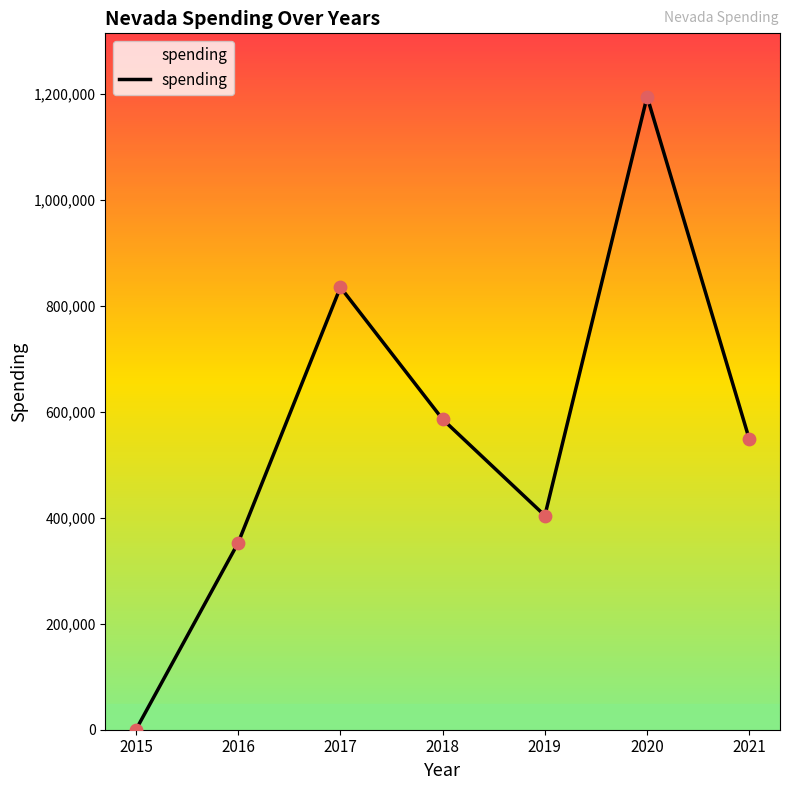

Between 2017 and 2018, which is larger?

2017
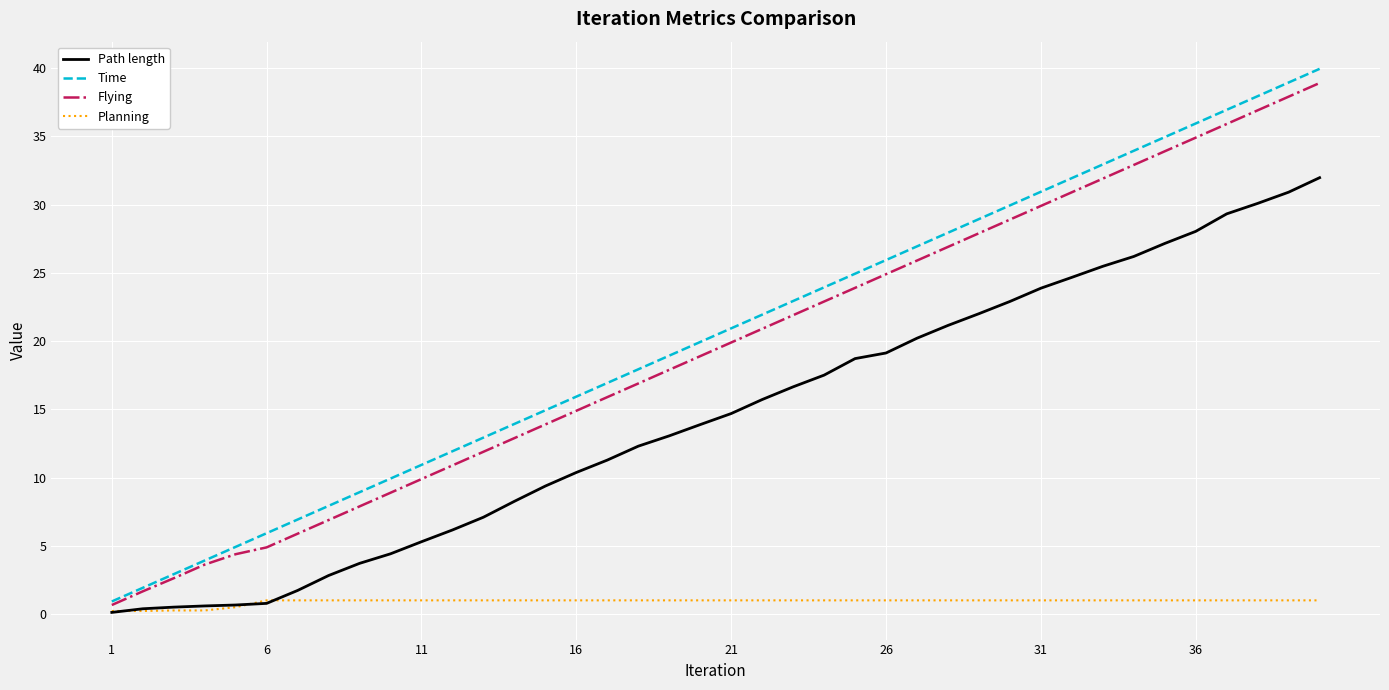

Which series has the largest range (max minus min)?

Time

...

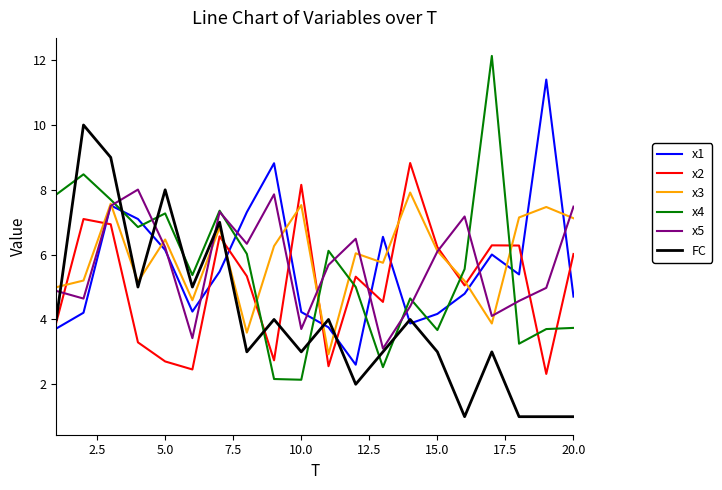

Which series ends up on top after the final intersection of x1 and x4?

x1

§ What you need to do
Copy the listing word for word, from the line containing "Between 2017 and 2018, which is larger?" through the line containing "Which series has", both lines included. Omit the pictures.

§ Answer for the task
Between 2017 and 2018, which is larger?

2017

Which series has the largest range (max minus min)?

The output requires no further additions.